Required action » Where does the word "стали" occur in the entries below? Copy every line that has it.

Task input »
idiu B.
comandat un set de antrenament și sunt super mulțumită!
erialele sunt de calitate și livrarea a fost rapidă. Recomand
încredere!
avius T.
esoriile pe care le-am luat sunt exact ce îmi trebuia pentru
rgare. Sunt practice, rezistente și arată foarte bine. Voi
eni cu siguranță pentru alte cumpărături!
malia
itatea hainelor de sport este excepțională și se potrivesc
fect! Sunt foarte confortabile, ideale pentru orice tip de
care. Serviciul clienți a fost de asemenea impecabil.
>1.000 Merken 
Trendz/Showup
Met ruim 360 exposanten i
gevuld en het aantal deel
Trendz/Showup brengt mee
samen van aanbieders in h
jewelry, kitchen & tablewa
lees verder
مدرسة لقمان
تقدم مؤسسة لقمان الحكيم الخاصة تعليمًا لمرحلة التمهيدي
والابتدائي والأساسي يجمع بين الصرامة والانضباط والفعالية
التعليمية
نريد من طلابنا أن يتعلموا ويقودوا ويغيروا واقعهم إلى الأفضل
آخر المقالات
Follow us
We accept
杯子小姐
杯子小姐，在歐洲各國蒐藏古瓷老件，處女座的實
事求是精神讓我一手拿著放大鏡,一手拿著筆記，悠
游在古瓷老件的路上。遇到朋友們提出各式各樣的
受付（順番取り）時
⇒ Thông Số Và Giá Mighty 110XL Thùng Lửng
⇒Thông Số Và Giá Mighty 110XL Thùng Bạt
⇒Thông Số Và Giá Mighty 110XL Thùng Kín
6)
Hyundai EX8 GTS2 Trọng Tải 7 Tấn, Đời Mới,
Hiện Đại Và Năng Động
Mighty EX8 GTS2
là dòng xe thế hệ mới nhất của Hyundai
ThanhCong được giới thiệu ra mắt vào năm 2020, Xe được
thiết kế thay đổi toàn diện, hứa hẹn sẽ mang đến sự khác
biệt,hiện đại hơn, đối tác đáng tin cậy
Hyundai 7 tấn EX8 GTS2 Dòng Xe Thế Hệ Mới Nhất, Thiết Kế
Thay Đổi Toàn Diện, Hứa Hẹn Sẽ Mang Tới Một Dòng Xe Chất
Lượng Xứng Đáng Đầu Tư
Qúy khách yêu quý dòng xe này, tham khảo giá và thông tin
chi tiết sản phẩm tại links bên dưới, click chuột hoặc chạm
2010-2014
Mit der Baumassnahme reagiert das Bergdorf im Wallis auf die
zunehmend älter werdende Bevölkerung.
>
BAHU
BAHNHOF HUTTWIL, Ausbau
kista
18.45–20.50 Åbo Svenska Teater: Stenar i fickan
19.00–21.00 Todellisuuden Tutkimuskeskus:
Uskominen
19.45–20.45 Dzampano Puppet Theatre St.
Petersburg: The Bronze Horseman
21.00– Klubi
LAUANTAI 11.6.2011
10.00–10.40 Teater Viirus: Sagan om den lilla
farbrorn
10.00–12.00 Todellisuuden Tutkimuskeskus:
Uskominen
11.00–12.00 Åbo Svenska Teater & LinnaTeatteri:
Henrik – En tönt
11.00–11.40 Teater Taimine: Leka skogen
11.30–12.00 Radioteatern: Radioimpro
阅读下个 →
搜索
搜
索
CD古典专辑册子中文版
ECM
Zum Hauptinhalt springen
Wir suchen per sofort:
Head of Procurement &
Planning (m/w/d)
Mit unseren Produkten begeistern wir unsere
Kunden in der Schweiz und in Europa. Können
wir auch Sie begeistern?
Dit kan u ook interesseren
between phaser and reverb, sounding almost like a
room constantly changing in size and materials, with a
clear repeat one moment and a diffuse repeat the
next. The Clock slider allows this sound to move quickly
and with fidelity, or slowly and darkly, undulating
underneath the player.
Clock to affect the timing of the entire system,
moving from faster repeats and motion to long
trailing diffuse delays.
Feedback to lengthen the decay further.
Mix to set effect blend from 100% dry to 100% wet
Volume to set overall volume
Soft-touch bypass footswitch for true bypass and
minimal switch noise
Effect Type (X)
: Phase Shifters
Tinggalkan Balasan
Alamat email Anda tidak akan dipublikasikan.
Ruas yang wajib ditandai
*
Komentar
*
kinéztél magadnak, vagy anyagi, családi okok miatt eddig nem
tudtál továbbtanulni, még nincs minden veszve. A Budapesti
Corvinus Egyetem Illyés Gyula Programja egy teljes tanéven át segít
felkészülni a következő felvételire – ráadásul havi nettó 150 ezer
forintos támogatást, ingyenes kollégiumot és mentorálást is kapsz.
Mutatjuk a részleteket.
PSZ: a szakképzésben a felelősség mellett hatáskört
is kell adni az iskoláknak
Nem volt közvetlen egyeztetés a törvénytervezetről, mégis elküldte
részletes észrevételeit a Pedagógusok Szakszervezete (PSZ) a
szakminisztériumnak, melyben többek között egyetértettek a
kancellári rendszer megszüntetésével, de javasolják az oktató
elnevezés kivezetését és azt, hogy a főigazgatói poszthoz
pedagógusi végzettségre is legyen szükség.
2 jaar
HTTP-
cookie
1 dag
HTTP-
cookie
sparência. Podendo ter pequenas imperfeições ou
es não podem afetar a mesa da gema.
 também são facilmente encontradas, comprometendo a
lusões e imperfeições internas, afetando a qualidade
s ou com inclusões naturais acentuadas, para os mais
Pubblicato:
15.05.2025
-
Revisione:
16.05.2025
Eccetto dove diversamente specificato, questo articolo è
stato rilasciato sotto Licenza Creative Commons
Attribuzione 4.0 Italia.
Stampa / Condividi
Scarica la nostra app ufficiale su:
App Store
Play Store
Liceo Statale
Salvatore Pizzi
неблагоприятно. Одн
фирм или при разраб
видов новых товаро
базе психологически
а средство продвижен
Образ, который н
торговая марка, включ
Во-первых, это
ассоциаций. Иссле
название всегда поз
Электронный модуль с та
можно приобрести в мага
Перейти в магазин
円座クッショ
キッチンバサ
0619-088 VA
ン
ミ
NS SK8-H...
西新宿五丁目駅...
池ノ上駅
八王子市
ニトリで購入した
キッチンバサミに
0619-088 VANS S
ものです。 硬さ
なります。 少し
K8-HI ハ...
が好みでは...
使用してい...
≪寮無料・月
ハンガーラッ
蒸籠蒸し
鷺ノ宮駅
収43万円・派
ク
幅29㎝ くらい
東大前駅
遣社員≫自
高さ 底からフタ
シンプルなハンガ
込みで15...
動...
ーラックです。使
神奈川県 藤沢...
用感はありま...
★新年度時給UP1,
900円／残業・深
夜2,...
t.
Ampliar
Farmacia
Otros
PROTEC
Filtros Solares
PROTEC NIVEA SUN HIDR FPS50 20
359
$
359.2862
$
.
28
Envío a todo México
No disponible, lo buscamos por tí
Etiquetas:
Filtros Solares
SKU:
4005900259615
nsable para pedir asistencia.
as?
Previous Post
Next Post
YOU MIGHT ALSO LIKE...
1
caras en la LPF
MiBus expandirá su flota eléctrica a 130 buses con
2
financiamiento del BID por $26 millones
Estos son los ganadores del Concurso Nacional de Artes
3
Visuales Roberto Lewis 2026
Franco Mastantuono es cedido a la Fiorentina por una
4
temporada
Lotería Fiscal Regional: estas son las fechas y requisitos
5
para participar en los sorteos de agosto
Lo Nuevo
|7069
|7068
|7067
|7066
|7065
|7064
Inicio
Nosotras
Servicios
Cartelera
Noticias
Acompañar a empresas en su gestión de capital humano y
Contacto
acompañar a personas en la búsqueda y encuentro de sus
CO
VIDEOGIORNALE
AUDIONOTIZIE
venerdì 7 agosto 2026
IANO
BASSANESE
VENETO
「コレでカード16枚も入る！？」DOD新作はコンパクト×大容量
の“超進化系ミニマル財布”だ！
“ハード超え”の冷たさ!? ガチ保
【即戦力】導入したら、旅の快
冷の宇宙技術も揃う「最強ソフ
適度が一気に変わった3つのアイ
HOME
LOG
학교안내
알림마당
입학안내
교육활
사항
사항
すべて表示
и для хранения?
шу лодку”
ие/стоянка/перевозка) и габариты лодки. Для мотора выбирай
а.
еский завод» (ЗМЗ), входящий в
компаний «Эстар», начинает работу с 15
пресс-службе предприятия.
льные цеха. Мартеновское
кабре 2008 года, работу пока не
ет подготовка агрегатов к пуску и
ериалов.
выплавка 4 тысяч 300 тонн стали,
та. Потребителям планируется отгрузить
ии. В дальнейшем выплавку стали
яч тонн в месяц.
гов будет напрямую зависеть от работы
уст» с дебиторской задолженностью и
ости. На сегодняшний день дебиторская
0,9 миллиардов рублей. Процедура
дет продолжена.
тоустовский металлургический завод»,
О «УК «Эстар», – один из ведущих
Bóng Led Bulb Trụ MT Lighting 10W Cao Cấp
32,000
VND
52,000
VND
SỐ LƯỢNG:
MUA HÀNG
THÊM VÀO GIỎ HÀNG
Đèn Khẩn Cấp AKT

Response area »
выплавка 4 тысяч 300 тонн стали,
ии. В дальнейшем выплавку стали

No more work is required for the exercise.